Taking a coffee break in the workplace also has its perks.  It’s been found even just a 15 minute break can combat cognitive fatigue, improve concentration, reduce stress and boost productivity.

Did you know?

A four month old Luwak is tempted by some red coffee beans at the BAS Coffee plantation January 20, 2011 in Tapaksiring, Bali, Indonesia. The Luwak coffee is known as the most expensive coffee in the world because of the way the beans are processed and the limited supply. The Luwak is an Asian palm civet, which looks like a cross between a cat and a ferret. The civet climbs the coffee trees to find the best berries, eats them, and eventually the coffee beans come out in its stools as a complete bean. Coffee farmers then harvest the civet droppings and take the beans to a processing plant. Luwak coffee is produced mainly on the islands of Sumatra, Java, Bali and Sulawesi in the Indonesian Archipelago, and also in the Philippines.

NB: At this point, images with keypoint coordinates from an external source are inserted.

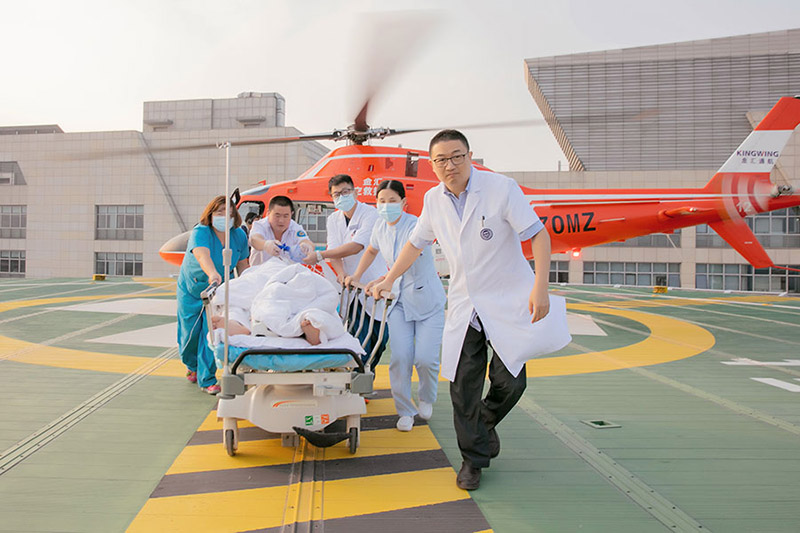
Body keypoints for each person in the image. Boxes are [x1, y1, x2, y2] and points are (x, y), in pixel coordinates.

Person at [370, 130, 553, 490]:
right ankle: (473, 460)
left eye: (456, 157)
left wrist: (540, 288)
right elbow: (414, 243)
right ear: (432, 164)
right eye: (441, 160)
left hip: (507, 299)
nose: (449, 165)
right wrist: (389, 279)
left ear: (470, 156)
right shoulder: (434, 199)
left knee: (512, 381)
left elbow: (538, 235)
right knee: (463, 385)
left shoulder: (501, 188)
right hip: (466, 303)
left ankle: (483, 423)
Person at [345, 180, 446, 432]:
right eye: (381, 201)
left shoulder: (415, 225)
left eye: (392, 201)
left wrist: (385, 279)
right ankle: (405, 410)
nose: (386, 206)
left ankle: (426, 397)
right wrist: (358, 276)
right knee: (400, 358)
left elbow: (409, 258)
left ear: (403, 202)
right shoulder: (380, 225)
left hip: (427, 302)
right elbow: (370, 251)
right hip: (399, 302)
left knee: (425, 359)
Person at [303, 174, 389, 369]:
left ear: (355, 192)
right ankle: (360, 375)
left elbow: (357, 246)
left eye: (345, 192)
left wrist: (319, 255)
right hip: (350, 286)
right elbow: (335, 250)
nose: (341, 197)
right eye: (336, 194)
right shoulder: (334, 219)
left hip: (371, 281)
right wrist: (340, 273)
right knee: (358, 333)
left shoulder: (370, 214)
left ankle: (365, 371)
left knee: (380, 337)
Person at [177, 195, 250, 395]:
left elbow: (243, 264)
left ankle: (207, 378)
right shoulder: (201, 232)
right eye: (219, 212)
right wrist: (212, 274)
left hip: (218, 291)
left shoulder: (239, 236)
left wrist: (248, 285)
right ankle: (191, 364)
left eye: (228, 212)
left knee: (210, 332)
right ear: (210, 215)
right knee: (189, 335)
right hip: (193, 288)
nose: (223, 216)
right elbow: (202, 255)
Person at [250, 196, 315, 266]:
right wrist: (265, 245)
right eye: (277, 216)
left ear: (291, 214)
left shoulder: (295, 228)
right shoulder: (260, 225)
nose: (281, 220)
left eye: (286, 216)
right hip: (260, 273)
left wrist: (307, 247)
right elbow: (254, 240)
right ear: (268, 213)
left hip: (287, 273)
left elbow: (306, 241)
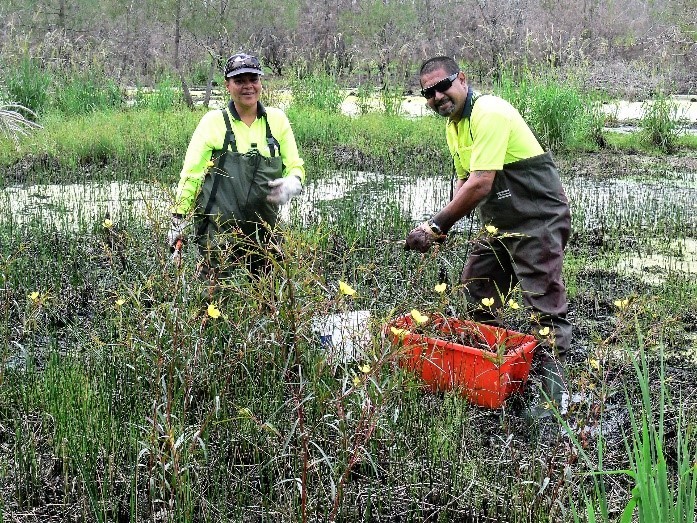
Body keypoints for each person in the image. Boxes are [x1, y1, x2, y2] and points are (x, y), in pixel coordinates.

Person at [405, 56, 572, 418]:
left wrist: (436, 226)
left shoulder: (489, 112)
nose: (437, 96)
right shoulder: (454, 126)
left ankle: (550, 406)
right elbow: (464, 180)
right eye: (428, 93)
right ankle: (496, 377)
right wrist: (444, 225)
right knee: (477, 291)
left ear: (462, 79)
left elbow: (482, 182)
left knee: (544, 308)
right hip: (498, 225)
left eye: (442, 85)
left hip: (537, 218)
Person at [167, 52, 305, 281]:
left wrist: (294, 182)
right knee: (216, 297)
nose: (248, 86)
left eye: (253, 79)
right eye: (239, 81)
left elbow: (295, 165)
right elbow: (191, 175)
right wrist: (177, 220)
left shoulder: (277, 120)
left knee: (271, 296)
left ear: (261, 82)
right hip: (217, 233)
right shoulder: (213, 122)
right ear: (227, 86)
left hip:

Image courtesy of Cat Poop Coffee Inc.

The most expensive brew in the world is courtesy of this little guy.  Called Kopi Luwak – that’s Indonesian for cat poop coffee – it’s exactly what it says it is.

Coffee beans are eaten by a small cat-like animal called a civet and then collected after they exit the end of the digestion process.

At upwards of $80 a cup, experts suggest one should avoid adding milk or sugar in order to experience the pure flavour which is said to be mild and smooth with only a touch of acidity.